4. 'I am not your Negro'
Raoul Peck's documentary captures Jame's Baldwin's powerful words to tell the disheartening history of racism. The film is strikingly effective due to it's correlation to our own problematic times. It's the most important film of 2017, and is sure to be shown to younger generations at school hopefully as an urgent reminder, not as it is today, a frightening rumination of the now.
3. 'Get Out'
If it were not for the next film on the list, Jordan Peel's 'Get Out' would stand head and shoulders above any other directional debut in the past ten years. Focusing on racial paranoia this is dexterous entertainment that is incredibly well grounded and staggeringly smart. Peel's attention to detail is years ahead of it's time making it a flippant, decisive, and gripping viewing.

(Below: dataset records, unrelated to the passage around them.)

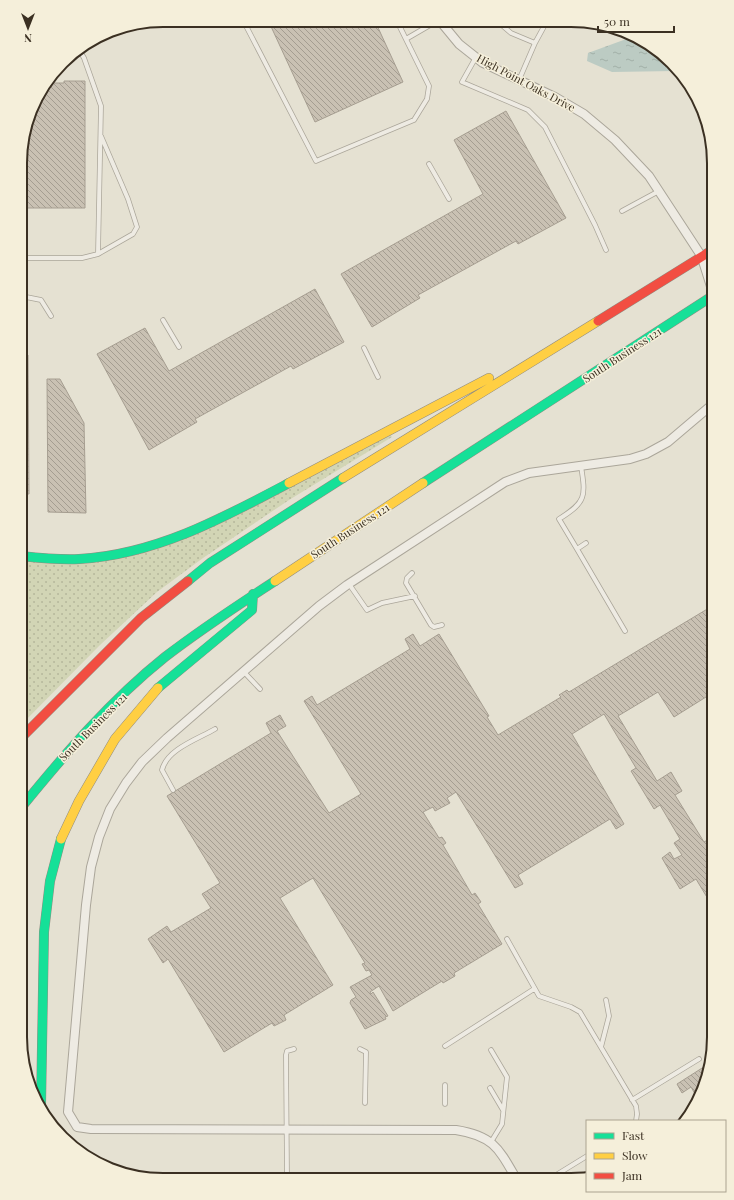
<svg xmlns="http://www.w3.org/2000/svg" width="734" height="1200" viewBox="0 0 734 1200" font-family="'Playfair Display',serif">
<defs>
<pattern id="grass-dots" width="8" height="8" patternUnits="userSpaceOnUse"><rect width="8" height="8" fill="#d2d5b5"/><path d="M2 2h.1M6 6h.1" fill="none" stroke="#b5b79b" stroke-width="1.8" stroke-linecap="round"/></pattern>
<pattern id="water-ripples" width="26" height="14" patternUnits="userSpaceOnUse"><rect width="26" height="14" fill="#bccbc3"/><path d="M2 4q2-2 4 0t4 0M15 11q2-2 4 0t4 0" fill="none" stroke="#a2afa7"/></pattern>
<pattern id="building-back-hatch" width="6" height="6" patternUnits="userSpaceOnUse"><rect width="6" height="6" fill="#c9c1b3"/><path d="M-1 5l2 2M0 0l6 6M5-1l2 2" fill="none" stroke="#a49d91"/></pattern>
</defs>
<rect width="100%" height="100%" fill="#e5e1d2"/>
<path fill="url(#grass-dots)" d="M 389,433 L 392,437 L 289,500 L 203,558 L 157,592 L 100,645 L 20,726 L 21,561 L 132,554 Z"/>
<path fill="url(#water-ripples)" d="M 629,38 L 658,50 L 675,71 L 612,72 L 587,61 L 588,53 Z"/>
<path fill="url(#building-back-hatch)" stroke="#a69e91" d="M 268,20 L 375,21 L 403,82 L 315,122 Z
M 64,81 L 85,81 L 85,208 L 21,208 L 21,145 L 35,100 L 48,83 L 64,83 Z
M 506,111 L 566,218 L 518,244 L 516,241 L 418,295 L 420,298 L 372,327 L 341,274 L 483,194 L 454,140 Z
M 315,289 L 344,342 L 293,369 L 291,366 L 195,419 L 197,422 L 149,450 L 97,354 L 145,328 L 169,371 Z
M 21,308 L 23,308 L 23,332 L 21,332 Z
M 21,355 L 28,355 L 29,494 L 21,494 Z
M 47,379 L 60,379 L 84,423 L 86,513 L 48,512 Z
M 714,605 L 714,692 L 674,717 L 658,692 L 618,716 L 657,781 L 671,772 L 682,791 L 675,795 L 704,842 L 711,838 L 714,842 L 714,853 L 711,855 L 714,860 L 714,909 L 696,879 L 680,889 L 662,858 L 670,852 L 674,859 L 682,855 L 674,843 L 680,839 L 660,805 L 654,809 L 631,771 L 636,768 L 604,714 L 572,734 L 624,824 L 616,829 L 610,819 L 518,875 L 523,884 L 515,888 L 456,792 L 447,798 L 450,803 L 435,811 L 433,807 L 423,812 L 439,838 L 442,837 L 446,843 L 443,845 L 472,895 L 475,893 L 481,902 L 478,904 L 502,944 L 454,973 L 455,976 L 443,983 L 442,981 L 393,1011 L 379,986 L 370,992 L 371,994 L 373,992 L 388,1016 L 385,1017 L 386,1019 L 365,1029 L 350,1003 L 351,1000 L 356,997 L 350,987 L 372,975 L 369,970 L 366,971 L 362,964 L 365,963 L 313,878 L 280,898 L 333,985 L 284,1015 L 286,1020 L 274,1026 L 272,1023 L 224,1052 L 168,959 L 163,963 L 148,939 L 167,926 L 171,932 L 211,908 L 202,894 L 220,883 L 167,796 L 271,733 L 266,723 L 280,715 L 286,726 L 277,731 L 329,813 L 361,794 L 304,701 L 312,696 L 317,705 L 410,649 L 405,639 L 413,634 L 420,646 L 439,634 L 489,716 L 487,717 L 498,735 L 561,697 L 559,695 L 567,690 L 569,692 Z
M 710,1063 L 706,1083 L 698,1099 L 691,1087 L 682,1093 L 677,1084 Z"/>
<g fill="none" stroke-linecap="round" stroke-linejoin="round">
<defs>
<path id="lane" d="M 243,20 L 316,161 L 414,120 L 427,99 L 429,86 L 397,21
M 497,21 L 511,33 L 535,43
M 406,39 L 437,21
M 476,57 L 462,82 L 528,110 L 545,127 L 595,225 L 606,250
M 519,80 L 535,43 L 547,21
M 429,164 L 449,199
M 622,211 L 659,191
M 98,254 L 133,234 L 137,227 L 128,199 L 101,136
M 21,258 L 82,258 L 98,254 L 101,106 L 84,58 L 81,53 L 73,53
M 21,296 L 41,300 L 51,316
M 163,320 L 179,347
M 364,348 L 378,377
M 581,466 C 586,497 586,502 559,519 L 577,549 L 586,543
M 577,549 L 625,631
M 412,573 L 407,578 L 406,583 L 431,625 L 434,627 L 442,625
M 349,584 L 367,610 L 382,603 L 415,596
M 243,671 L 260,689
M 173,790 L 162,770 C 167,749 198,739 215,729
M 507,939 L 539,996 L 571,1007 L 580,1012 L 636,1106 L 637,1114 L 636,1121
M 445,1046 L 534,989
M 601,1047 L 609,1016 L 606,1000
M 360,1049 L 366,1052 L 365,1103
M 491,1050 L 507,1077 L 502,1124 L 491,1142
M 445,1085 L 445,1104
M 490,1088 L 503,1110
M 632,1100 L 699,1059
M 287,1179 L 286,1055 L 287,1051 L 294,1049
M 548,1180 L 587,1156"/>
<path id="street" d="M 440,21 L 459,44 L 483,63 L 555,97 L 584,114 L 615,140 L 649,176 L 702,257 L 714,269
M 702,258 L 714,296
M 517,1180 C 499,1149 494,1136 456,1130 L 91,1129 L 77,1127 L 68,1112 L 86,905 L 91,867 L 99,837 L 110,809 L 126,783 L 142,762 L 167,738 L 319,606 L 347,585 L 505,482 L 529,473 L 630,459 L 646,454 L 668,442 L 714,403"/>
<path id="fast" d="M 423,483 L 714,295
M 21,556 C 40,558 59,560 79,559 C 155,555 223,518 289,483
M 188,581 L 210,563 L 343,478
M 158,688 L 252,610 L 253,594
M 20,809 C 64,755 110,701 165,657 C 200,630 238,605 275,581
M 41,1105 L 44,932 L 50,881 L 61,839"/>
<path id="slow" d="M 343,478 L 598,321
M 289,483 L 489,378
M 275,581 L 423,483
M 61,839 L 79,801 L 115,739 L 158,688
M 20,1036 L 20,1037"/>
<path id="jam" d="M 598,321 L 714,249
M 20,739 L 141,618 L 188,581"/>
</defs>
<use href="#lane" stroke="#aba69a" stroke-width="5.5"/>
<use href="#street" stroke="#aba69a" stroke-width="10"/>
<use href="#fast" stroke="#918c81" stroke-width="10"/>
<use href="#slow" stroke="#918c81" stroke-width="10"/>
<use href="#jam" stroke="#918c81" stroke-width="10"/>
<use href="#lane" stroke="#eeebe3" stroke-width="4"/>
<use href="#street" stroke="#eeebe3" stroke-width="8"/>
<use href="#fast" stroke="#16e098" stroke-width="9"/>
<use href="#slow" stroke="#ffcf43" stroke-width="9"/>
<use href="#jam" stroke="#f24e42" stroke-width="9"/>
</g>
<g text-anchor="middle" stroke-width="3" stroke-linejoin="round" paint-order="stroke">
<g font-size="11" fill="#3b3022" stroke="#f5efda">
<text transform="translate(526 83) rotate(28)" y="4">High Point Oaks Drive</text>
<text transform="translate(622 355) rotate(-33)" y="4">South Business 121</text>
<text transform="translate(350 531) rotate(-33)" y="4">South Business 121</text>
<text transform="translate(93 727) rotate(-45)" y="4">South Business 121</text>
</g>
</g>
<path d="M0 0H734V1200H0ZM163 27H571A136 136 0 0 1 707 163V1037A136 136 0 0 1 571 1173H163A136 136 0 0 1 27 1037V163A136 136 0 0 1 163 27Z" fill="#f5efda" fill-rule="evenodd"/>
<path fill="none" stroke="#3b3022" stroke-width="2" d="M163 27H571A136 136 0 0 1 707 163V1037A136 136 0 0 1 571 1173H163A136 136 0 0 1 27 1037V163A136 136 0 0 1 163 27Z"/>
<rect x="586" y="1120" width="140" height="72" fill="#f5efda" stroke="#aba390"/>
<rect x="594" y="1133" width="20" height="6" fill="#16e098" stroke="#aba390"/>
<text x="622" y="1140" font-size="12" fill="#3b3022">Fast</text>
<rect x="594" y="1153" width="20" height="6" fill="#ffcf43" stroke="#aba390"/>
<text x="622" y="1160" font-size="12" fill="#3b3022">Slow</text>
<rect x="594" y="1173" width="20" height="6" fill="#f24e42" stroke="#aba390"/>
<text x="622" y="1180" font-size="12" fill="#3b3022">Jam</text>
<g transform="translate(28 28) rotate(180)" stroke="#f5efda" stroke-width="3" paint-order="stroke">
<path d="M0-3L7 15L0 10L-7 15Z" fill="#3b3022"/>
<text y="-6" font-size="11" font-weight="bold" text-anchor="middle" fill="#3b3022">N</text>
</g>
<path d="M598 26v6h76v-6" fill="none" stroke="#3b3022" stroke-width="2"/>
<text x="604" y="26" font-size="12" fill="#3b3022" stroke="#f5efda" stroke-width="3" paint-order="stroke">50 m</text>
</svg>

It truly is a revolutionary movie, one that will be discussed not just for the next decade, but for the next century.
2. 'Lady Bird'
The greatest directional debut of the 2000's, this is as relatable and everlasting as any film from 2017. A love letter to Sacramento and the adjustment of adolescents, it reminds us why coming of age stories are so vital. Directed by Greta Gerwig and starring Saorise Ronan in the "titular role" no other movie changed my perspective on my own life after I left the theater quite like this one. The story is by the numbers, but it's the telling that sets it apart. With phenomenal and convincing performances that add to it's favorable view on friendships, you really cannot help but be sucked into it's honest mirthful plot, that's protagonist like the city she inhabits is anything but ordinary.
1. 'Three Billboards Outside Ebbing, Missouri
Frances Mcdormand does not grace the big screen like many actresses today hoping to be on the cover of pretentious magazines, she is far more full of life, although she may not look it, delivering on the single greatest performance of the year, arguably the decade. Martin Mcdonagh's script flirts with a quintessential middle ground of comedy and drama seen in now Mcdormand's second greatest role 'Fargo'. As he lets his characters mature, the bleak plot twists and turns in and out of poetic and outrageous, while remaining captivating all the way through. It's a must watch and a masterpiece.